Question. Is the behaviour exhibited by MARS standard? If yes, in what way does this additional data segment, lying between the static data and the heap, differ from the static data segment lying in front of it?
CodePudding user response:
You can't take these simulators too seriously.
There's no reason I know of why you can't move things around in memory. The linker needs to know where the global data symbols are located so it can do relocations, but otherwise, the processor doesn't care.
To illustrate, MARS has a Memory Configuration option in Settings, so, for example, you can set up the simulator as if an embedded processor with limited memory, like 64k.
On a real system, the global data will be loaded by the operating system program loader from the program executable file, and the data section will be enlarged by the .bss
amount (which is initially zeroed). And then, typically, the heap will start at the next page boundary.
The simulator doesn't do these details — it is working with a fixed memory model for all programs; so, for example, it doesn't readjust the heap start location based on the actual number of global variables in the assembly, as a real system would do.
So, in my opinion, it is simply reserving 256k for global storage for the assembly program to use.
The first 64k are reserved for direct access using $gp
, but MARS doesn't place any global data there by default, and if you force the data to start at 0x10000000 (via .data 0x10000000
), you can put symbols there, but doing lw $t0, label($gp)
where label
resides within 16-bit reach of $gp
is treated as a pseudo instruction (that expands to 3 instructions) that adds the absolute value of label
to what's in $gp
and then does the lw
— this will not correctly access that global data, b/c $gp
holds 0x10008000, so that will end up adding two pointers, when it should instead add the offset of label
relative to $gp
. If one really wanted to use the global data via the proper 1-instruction sequence using $gp
(with the default memory configuration model) you might define constants using .eqv
instead of defining labels, and manage the offsets yourself (yuk, but will work for small programs).
Instead, MARS puts the default start location for .data
at 0x10010000, which I take as simply avoiding the 64k $gp
accessible area.
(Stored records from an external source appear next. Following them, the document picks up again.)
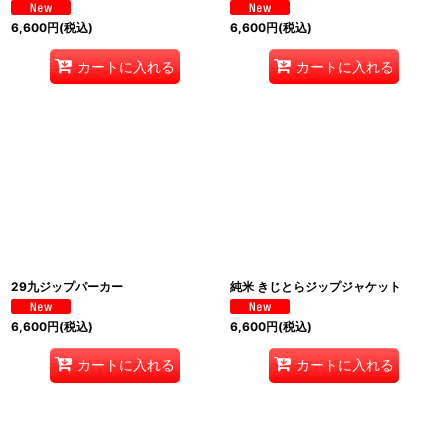
6,600
円
(税込)
6,600
円
(税込)
カートに入れる
カートに入れる
29九ジップパーカー
純米 きじとらジップジャケット
6,600
円
(税込)
6,600
円
(税込)
カートに入れる
カートに入れる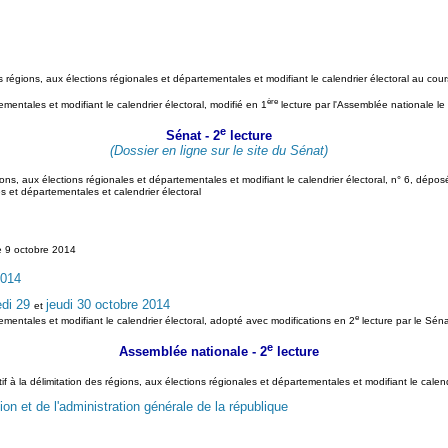
es régions, aux élections régionales et départementales et modifiant le calendrier électoral au cour
ère
tementales et modifiant le calendrier électoral, modifié en 1
lecture par l'Assemblée nationale le 
e
Sénat - 2
lecture
(Dossier en ligne sur le site du Sénat)
égions, aux élections régionales et départementales et modifiant le calendrier électoral, n° 6, dépo
s et départementales et calendrier électoral
e 9 octobre 2014
2014
edi 29
jeudi 30 octobre 2014
et
e
rtementales et modifiant le calendrier électoral, adopté avec modifications en 2
lecture par le Sén
e
Assemblée nationale - 2
lecture
if à la délimitation des régions, aux élections régionales et départementales et modifiant le cale
ion et de l'administration générale de la république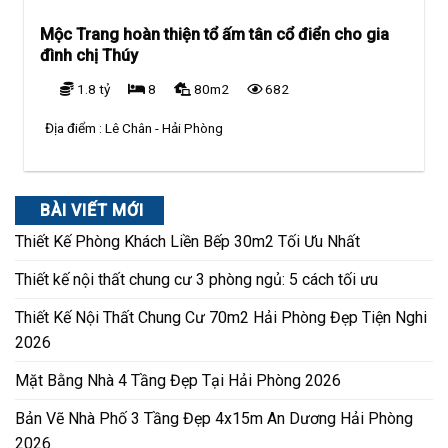
Mộc Trang hoàn thiện tổ ấm tân cổ điển cho gia
đình chị Thúy
1.8 tỷ
8
80m2
682
Địa điểm :
Lê Chân - Hải Phòng
BÀI VIẾT MỚI
Thiết Kế Phòng Khách Liền Bếp 30m2 Tối Ưu Nhất
Thiết kế nội thất chung cư 3 phòng ngủ: 5 cách tối ưu
Thiết Kế Nội Thất Chung Cư 70m2 Hải Phòng Đẹp Tiện Nghi
2026
Mặt Bằng Nhà 4 Tầng Đẹp Tại Hải Phòng 2026
Bản Vẽ Nhà Phố 3 Tầng Đẹp 4x15m An Dương Hải Phòng
2026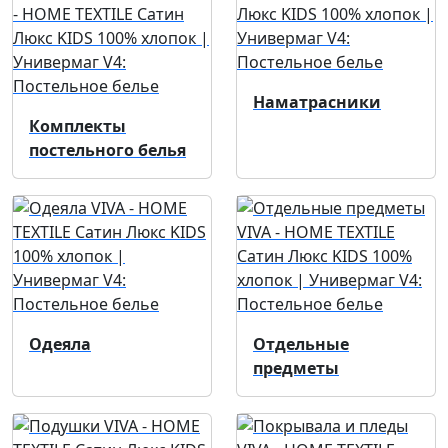
Наматрасники
Комплекты
постельного белья
Одеяла
Отдельные
предметы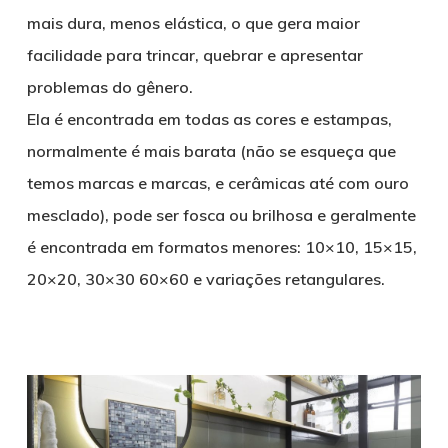
mais dura, menos elástica, o que gera maior
facilidade para trincar, quebrar e apresentar
problemas do gênero.
Ela é encontrada em todas as cores e estampas,
normalmente é mais barata (não se esqueça que
temos marcas e marcas, e cerâmicas até com ouro
mesclado), pode ser fosca ou brilhosa e geralmente
é encontrada em formatos menores: 10×10, 15×15,
20×20, 30×30 60×60 e variações retangulares.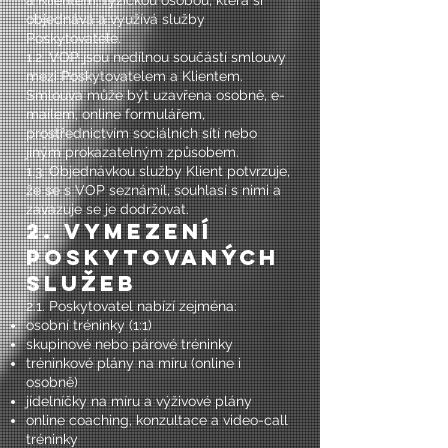
a Klientem, fyzickou osobou, která si
objednává a využívá služby
Poskytovatele.
1.2. VOP jsou nedílnou součástí smlouvy
mezi Poskytovatelem a Klientem.
Smlouva může být uzavřena osobně, e-
mailem, online formulářem,
prostřednictvím sociálních sítí nebo
jiným prokazatelným způsobem.
1.3. Objednávkou služby Klient potvrzuje,
že se s VOP seznámil, souhlasí s nimi a
zavazuje se je dodržovat.
2. Vymezení
poskytovaných
služeb
2.1. Poskytovatel nabízí zejména:
osobní tréninky (1:1)
skupinové nebo párové tréninky
tréninkové plány na míru (online i
osobně)
jídelníčky na míru a výživové plány
online coaching, konzultace a video-call
tréninky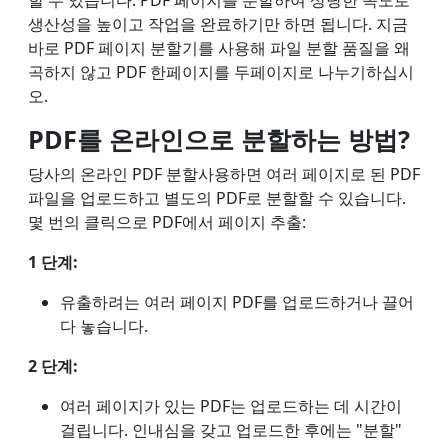
할 수 있습니다. PDF 페이지를 분할하여 상당한 속도로
생산성을 높이고 작업을 완료하기만 하면 됩니다. 지금
바로 PDF 페이지 분할기를 사용해 파일 분할 품질을 왜
곡하지 않고 PDF 한페이지를 두페이지로 나누기하십시
오.
PDF를 온라인으로 분할하는 방법?
당사의 온라인 PDF 분할사용하면 여러 페이지로 된 PDF
파일을 업로드하고 별도의 PDF로 분할할 수 있습니다.
몇 번의 클릭으로 PDF에서 페이지 추출:
1 단계:
유출하려는 여러 페이지 PDF를 업로드하거나 끌어
다 놓습니다.
2 단계:
여러 페이지가 있는 PDF는 업로드하는 데 시간이
걸립니다. 인내심을 갖고 업로드한 후에는 "분할"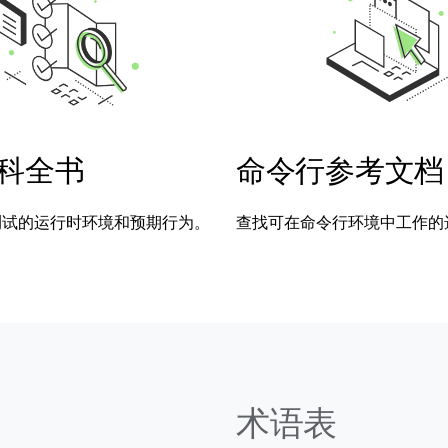
科全书
命令行参考文档
l 测试的运行时环境和预期行为。
查找可在命令行环境中工作的
术语表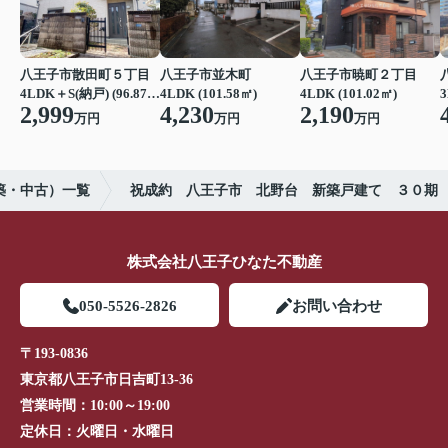
八王子市散田町５丁目
八王子市並木町
八王子市暁町２丁目
4LDK＋S(納戸) (96.87㎡)
4LDK (101.58㎡)
4LDK (101.02㎡)
3
2,999
4,230
2,190
万円
万円
万円
築・中古）一覧
祝成約 八王子市 北野台 新築戸建て ３０期
株式会社八王子ひなた不動産
050-5526-2826
お問い合わせ
〒193-0836
東京都八王子市日吉町13-36
営業時間：
10:00～19:00
定休日：
火曜日・水曜日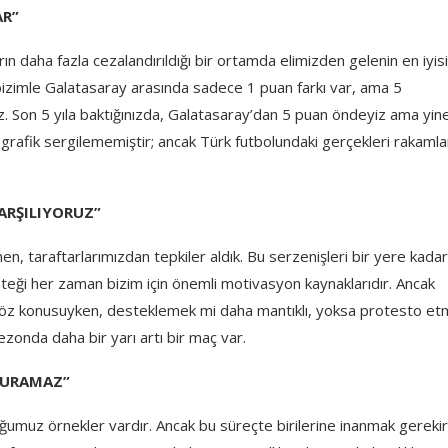
AR”
n daha fazla cezalandırıldığı bir ortamda elimizden gelenin en iyisi
 bizimle Galatasaray arasında sadece 1 puan farkı var, ama 5
. Son 5 yıla baktığınızda, Galatasaray’dan 5 puan öndeyiz ama yin
grafik sergilememiştir; ancak Türk futbolundaki gerçekleri rakamla
KARŞILIYORUZ”
, taraftarlarımızdan tepkiler aldık. Bu serzenişleri bir yere kadar
desteği her zaman bizim için önemli motivasyon kaynaklarıdır. Ancak
söz konusuyken, desteklemek mi daha mantıklı, yoksa protesto e
zonda daha bir yarı artı bir maç var.
DURAMAZ”
umuz örnekler vardır. Ancak bu süreçte birilerine inanmak gerekir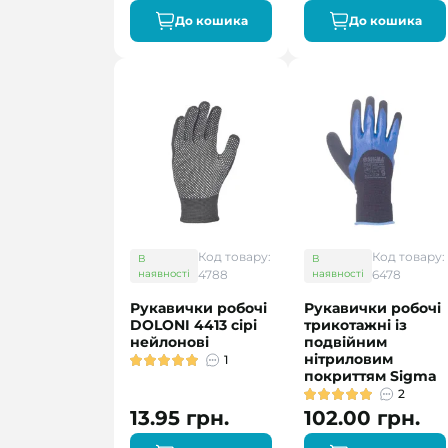
До кошика
До кошика
Код товару:
Код товару:
В
В
наявності
4788
наявності
6478
Рукавички робочі
Рукавички робочі
DOLONI 4413 сірі
трикотажні із
нейлонові
подвійним
нітриловим
1
покриттям Sigma
2
13.95 грн.
102.00 грн.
Any instruction that uses a data label is expanded to use a multiple instruction sequence that starts with an lui
.
To reiterate, in my opinion, MARS is simply reserving 256k for global storage for the assembly program to use, and then starting the heap there.
I don't interpret any of this as another section or segment in between data and heap.
Also, if you read the MARS default memory configuration model, it is says the stack (lower) limit is the same as the heap base, but in reality the MARS simulator will not (or cannot) actually allow the stack to grow that big, it will issue an error at a much higher stack location, the real limit being something like 1 or 2 MB in size.